Results Of 738 eligible attending physicians, 482 (65%) completed surveys. Respondents spent a median of three hours per week dedicated to teaching. Less than half (198; 43%) reporting enough time for teaching. The composite workload scores were normally distributed (median score of 15) and demonstrated a weak positive correlation with actual patient volume (r = 0.25). The odds of an attending physician reporting enough time for teaching declined by 21% for each point increase in composite workload score (odds ratio = 0.79 [95% confidence interval 0.69–0.91]; P = .001).

Conclusions The authors found that attending physicians' greater self-perceived workload was associated with decreased time for teaching.

Introduction


First in 2003 then again in 2011, the Accreditation Council for Graduate Medical Education reduced the number of working hours for resident physicians. Although studies have demonstrated little change in patient outcomes after these shifts in duty hours regulations, concerns remain regarding the unintended consequences of these restrictions related to resident education and clinical experiences.

One such unintended consequence of shorter resident duty hours that has received little attention is faculty workload. Given that resident physicians are less available, inpatient attending physicians may face increasing workloads with greater responsibility of patient care, which could in turn decrease their time for teaching. Although research on attending physicians' workload and teaching is limited, previous outpatient studies demonstrated that attending physicians' self-perceptions of workload are associated with increased fatigue and decreased satisfaction. An emergency department study demonstrated that attending physicians' ability to provide comprehensive care decreased with an increased workload.

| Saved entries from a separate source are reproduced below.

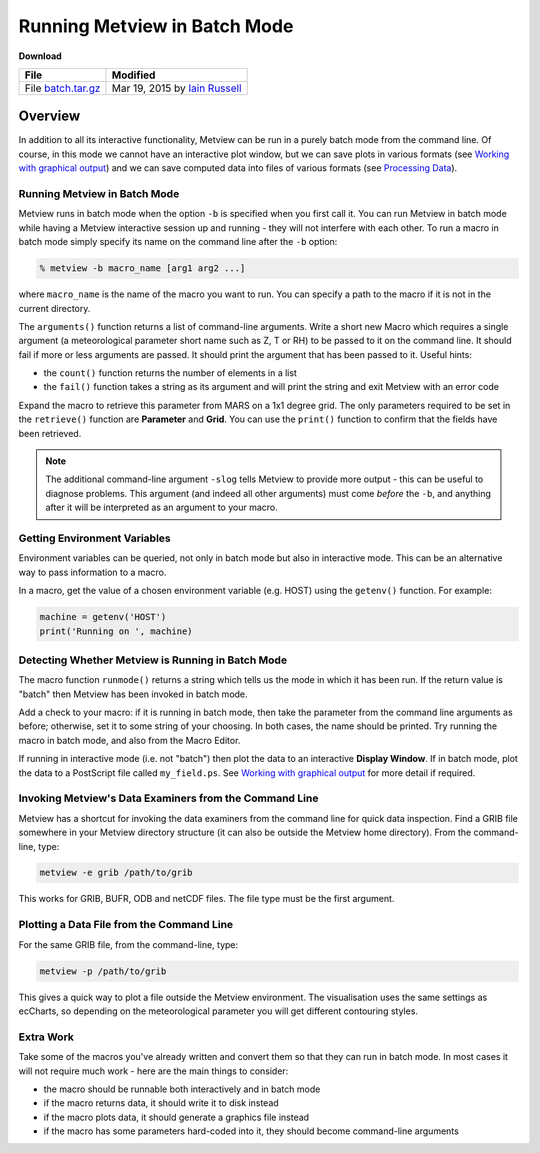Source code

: .. _running_metview_in_batch_mode:

Running Metview in Batch Mode
#############################
  
**Download**

.. list-table::

  * - **File**
    - **Modified**

  * - File `batch.tar.gz <https://confluence.ecmwf.int/download/attachments/45758470/batch.tar.gz?api=v2>`_ 
    - Mar 19, 2015 by `Iain Russell <https://confluence.ecmwf.int/display/~cgi>`_ 

Overview
********

In addition to all its interactive functionality, Metview can be run in a purely batch mode from the command line. 
Of course, in this mode we cannot have an interactive plot window, but we can save plots in various formats (see `Working with graphical output <https://confluence.ecmwf.int/display/METV/Working+with+graphical+output>`_) and we can save computed data into files of various formats (see `Processing Data <https://confluence.ecmwf.int/display/METV/Processing+Data>`_).

Running Metview in Batch Mode
=============================

Metview runs in batch mode when the option ``-b`` is specified when you first call it. 
You can run Metview in batch mode while having a Metview interactive session up and running - they will not interfere with each other. 
To run a macro in batch mode simply specify its name on the command line after the ``-b`` option:
  
.. code-block:: python
  
  % metview -b macro_name [arg1 arg2 ...]
  
where ``macro_name`` is the name of the macro you want to run. 
You can specify a path to the macro if it is not in the current directory.

The ``arguments()`` function returns a list of command-line arguments.
Write a short new Macro which requires a single argument (a meteorological parameter short name such as Z, T or RH) to be passed to it on the command line. 
It should fail if more or less arguments are passed. 
It should print the argument that has been passed to it. 
Useful hints:

* the ``count()`` function returns the number of elements in a list

* the ``fail()`` function takes a string as its argument and will print the string and exit Metview with an error code

Expand the macro to retrieve this parameter from MARS on a 1x1 degree grid. 
The only parameters required to be set in the ``retrieve()`` function are **Parameter** and **Grid**. 
You can use the ``print()`` function to confirm that the fields have been retrieved.

.. note::

  The additional command-line argument ``-slog`` tells Metview to provide more output - this can be useful to diagnose problems. 
  This argument (and indeed all other arguments) must come *before* the ``-b``, and anything after it will be interpreted as an argument to your macro.

Getting Environment Variables
=============================

Environment variables can be queried, not only in batch mode but also in interactive mode. 
This can be an alternative way to pass information to a macro.

In a macro, get the value of a chosen environment variable (e.g. HOST) using the ``getenv()`` function. 
For example:
  
.. code-block:: python
  
  machine = getenv('HOST')
  print('Running on ', machine)
  

Detecting Whether Metview is Running in Batch Mode
==================================================

The macro function ``runmode()`` returns a string which tells us the mode in which it has been run. 
If the return value is "batch" then Metview has been invoked in batch mode.

Add a check to your macro: if it is running in batch mode, then take the parameter from the command line arguments as before; otherwise, set it to some string of your choosing. 
In both cases, the name should be printed. 
Try running the macro in batch mode, and also from the Macro Editor.

If running in interactive mode (i.e. not "batch") then plot the data to an interactive **Display Window**. 
If in batch mode, plot the data to a PostScript file called ``my_field.ps``. 
See `Working with graphical output <https://confluence.ecmwf.int/display/METV/Working+with+graphical+output>`_ for more detail if required.

Invoking Metview's Data Examiners from the Command Line
=======================================================

Metview has a shortcut for invoking the data examiners from the command line for quick data inspection.
Find a GRIB file somewhere in your Metview directory structure (it can also be outside the Metview home directory). From the command-line, type:
  
.. code-block:: python
  
  metview -e grib /path/to/grib
  
This works for GRIB, BUFR, ODB and netCDF files. The file type must be the first argument.

Plotting a Data File from the Command Line
==========================================

For the same GRIB file, from the command-line, type:
  
.. code-block:: python
  
  metview -p /path/to/grib
  
This gives a quick way to plot a file outside the Metview environment. 
The visualisation uses the same settings as ecCharts, so depending on the meteorological parameter you will get different contouring styles.

Extra Work
==========

Take some of the macros you've already written and convert them so that they can run in batch mode. In most cases it will not require much work - here are the main things to consider:

* the macro should be runnable both interactively and in batch mode

* if the macro returns data, it should write it to disk instead

* if the macro plots data, it should generate a graphics file instead

* if the macro has some parameters hard-coded into it, they should become command-line arguments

Although data on attending physicians are limited, several studies confirm a negative association between increased resident physicians' workload, measured by patient census, and educational and patient care outcomes. One study reported an increase in patient mortality with more on-call admissions to a resident service. Another study demonstrated that resident physicians perceived that less learning had occurred as patient volume increased.

Understanding the association between inpatient attending physicians' workload and teaching is critical to preserving the learning experience in residency training. With this study, we aimed to test the association between inpatient attending physicians' self-reported workload and their perceptions of time for teaching before and after the 2003 resident duty hours regulations and to explore this relationship at different points in the academic year.